There were many notable events in the news this past week. Thousands fled Gaza as Israel ramped up its offensive. Diplomats spoke about extending the U.S.-Iran nuclear talks deadline. It was reported that over 50,000 unaccompanied children have been apprehended in the U.S. this year, the vast majority from Central America. Oh, yes, and actress Sharon Stone revealed publicly that she's ready to start dating again.
Okay, so perhaps Stone's announcement didn't carry quite the same weight as the other news stories, but it did for me. You see, after the demise of my romantic relationship, I also recently began dating again. Granted, I didn't announce it to the press. Not that they'd care if I did. I'm no celebrity; I'm a humble writer nowhere near Stone's level of accomplishment. But I got to thinking. What would it be like to date Sharon Stone? Would she even consider dating someone like me, no doubt a "civilian" in her eyes, or does she only date celebrities? And if we did date, how would that change both our lives, and could the relationship even last beyond her initial infatuation with me? (Okay, I'm an optimist.)
In order to explore these questions and determine whether a) there is any chance at all I could end up on a date with Ms. Stone, or b) as my so-called friends suspect, I am merely delusional, I decided to do some deep, professional, heavy-duty research. That's right, I wasted no time visiting Sharon Stone's Wikipedia page. As a result, I now know much more about her than I did before and, SPOILER ALERT, I am now convinced that the next time you hear from me, It will be to describe either a) my date with Sharon Stone, b) my ongoing relationship with Sharon Stone, or c) as my so-called friends predict, my restraining order from Sharon Stone.
I first took a look at the kinds of men Stone has dated and/or married over the years:
• Michael Greenburg - TV producer
• Bill MacDonald - Film producer
• Phil Bronstein - Executive Editor of the San Francisco Chronicle
• George Englund - TV Producer
• Martin Mica - Argentine model
Stone clearly likes accomplished men involved with show business and journalism, with the occasional boy-toy model. Clearly, my years of stand-up comedy, sit-com staff writing, humor essays for newspapers, magazines and websites, and regularly posing in front of my mirror after my shower -- puts me in the running.

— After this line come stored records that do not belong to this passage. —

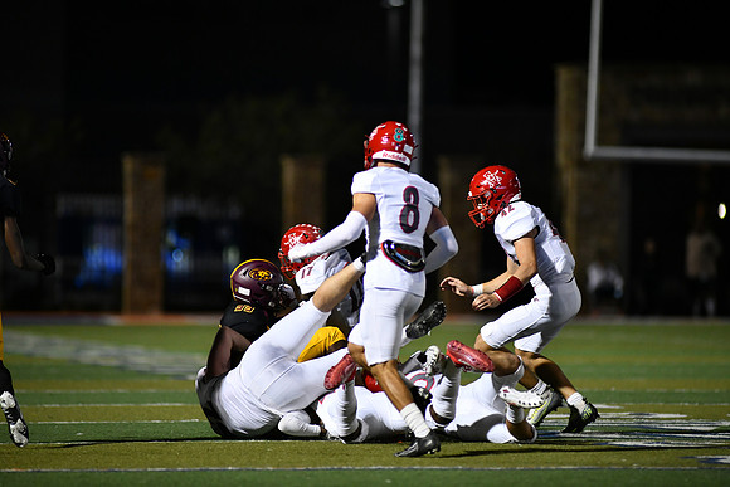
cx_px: 365
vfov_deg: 4.6
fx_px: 6084
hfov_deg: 6.9
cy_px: 244
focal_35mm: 300
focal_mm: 300
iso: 2200
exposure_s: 1/1000
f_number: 2.8
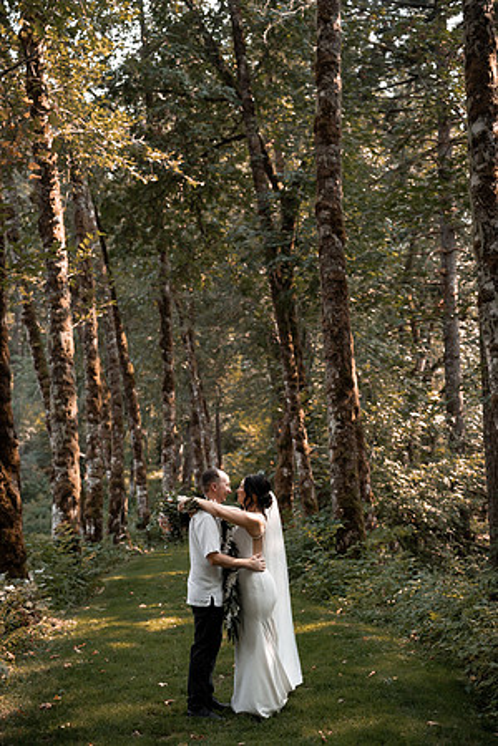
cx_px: 249
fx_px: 996
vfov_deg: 41.1
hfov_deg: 28.1
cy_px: 373
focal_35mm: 48
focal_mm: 48
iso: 320
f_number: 2.8
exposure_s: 1/800
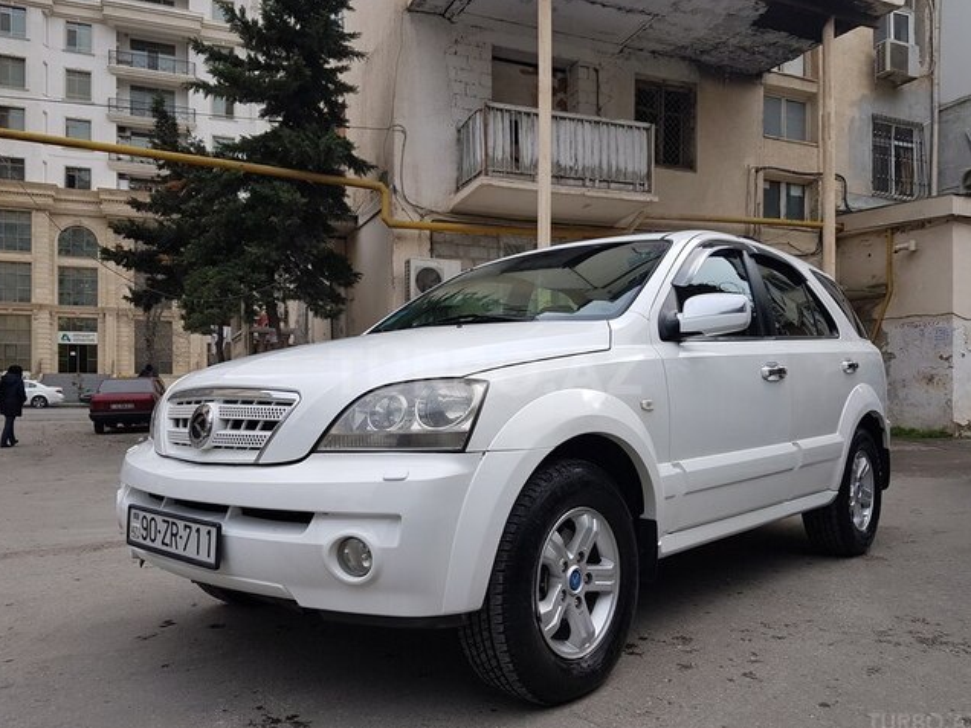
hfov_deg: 65.3
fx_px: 757
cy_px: 372
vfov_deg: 51.4
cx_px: 486
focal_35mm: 27
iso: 40
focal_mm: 4.2
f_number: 1.7
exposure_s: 1/652
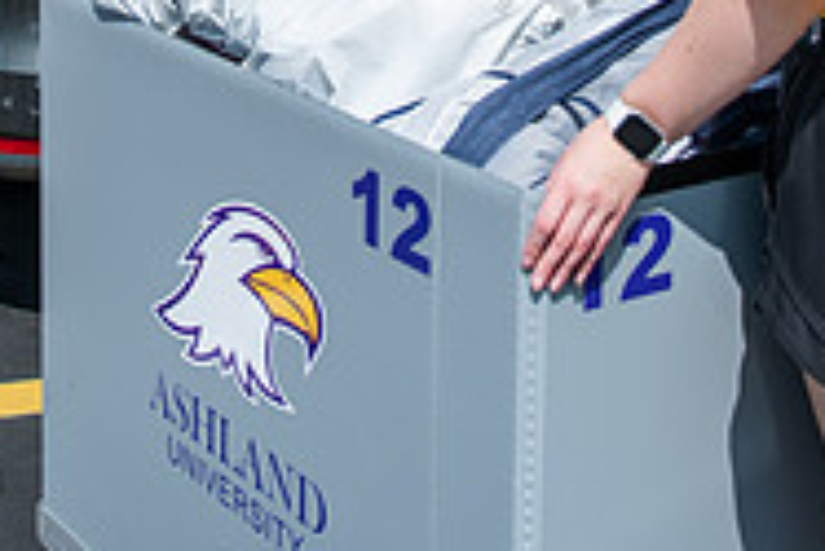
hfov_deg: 23.2
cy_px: -284
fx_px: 1995
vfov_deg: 14.6
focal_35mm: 87
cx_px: 260
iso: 80
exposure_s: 1/800
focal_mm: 28
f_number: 3.5
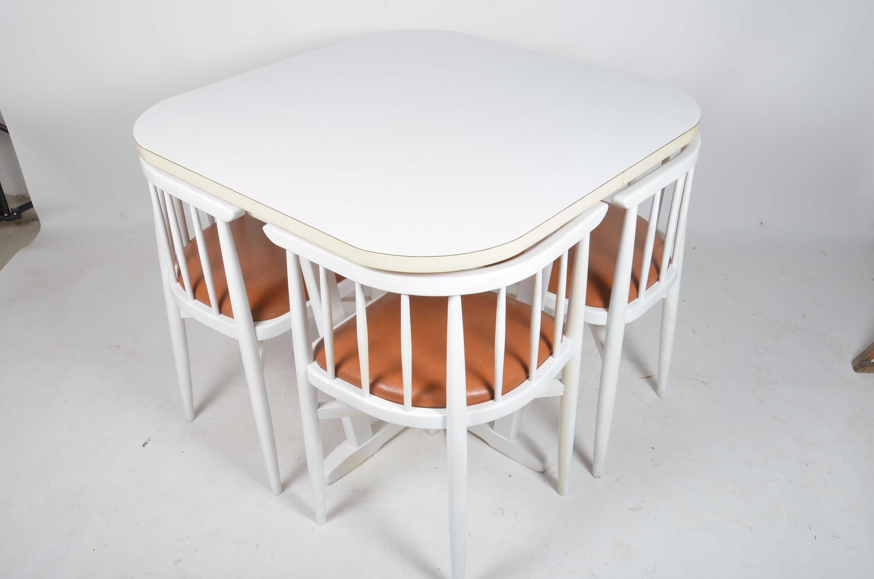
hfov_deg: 53.2
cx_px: 437
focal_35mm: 36
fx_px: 872
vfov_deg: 36.7
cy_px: 290
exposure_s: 1/160
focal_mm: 24
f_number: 11
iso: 100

Stone's men are generally at a high level of achievement with the income to match. But those relationships obviously have not lasted. One reason? Stone doesn't need their money. With her background as a successful fashion model, Academy Award nominee, Emmy Award winner, and non-stop movie and TV acting background, she is financially secure. Perhaps it's time, then, for Stone to start thinking outside the romantic-financial box and look to someone who has other, perhaps more meaningful relationship attributes. Let's just say, for the sake of argument -- me. Poor in pocket, rich in personality.
If you'll excuse me for a moment, I'd like to address Stone personally now.
Sharon? (May I call you Sharon?). While I realize I'm not your typical producer/editor/model type, I feel I can bring other things to the table and make you happy. Perhaps happier than you've ever been or dreamed you could be. (See "optimist," above.) Contact me and I'll be willing to share my online dating profile with you. We can then start with a coffee date to see if there's chemistry. Should we hit it off, I'd be open to you moving in to my place. It's a one-bedroom apartment, so that should be really cozy, which is great for romance. I've already made room in one of my closets for your outfits.
I can't wait to introduce you to my friends, but not to worry -- I've told them no autographs! And I want to take you to all my favorite restaurants -- my treat. I use the coupons from the Entertainment Coupon Book and so we'll get some really good deals.
Finally, Sharon, shall we look at one of the longest-lasting romantic relationships in Hollywood? Alan and Arlene Alda married in 1957 and are still happily together. I looked Arlene up on Wikipedia, too, Sharon, and guess what? She's a writer and a non-celebrity! Just like I am! Could that be a sign that we were meant to be together? I'll leave that for you and to fate to decide.
For now, I'm just tossing my hat into the ring and offering you an opportunity for romantic fulfillment. The ball's in your court, Sharon. I will fully respect whatever decision you make. Just please keep in mind -- we could be the new Alan and Arlene Alda. Which may not land us on the lead story of "Extra" or "Entertainment Tonight," but could well put a smile on our face and a song in our heart. And can you really put a price on that?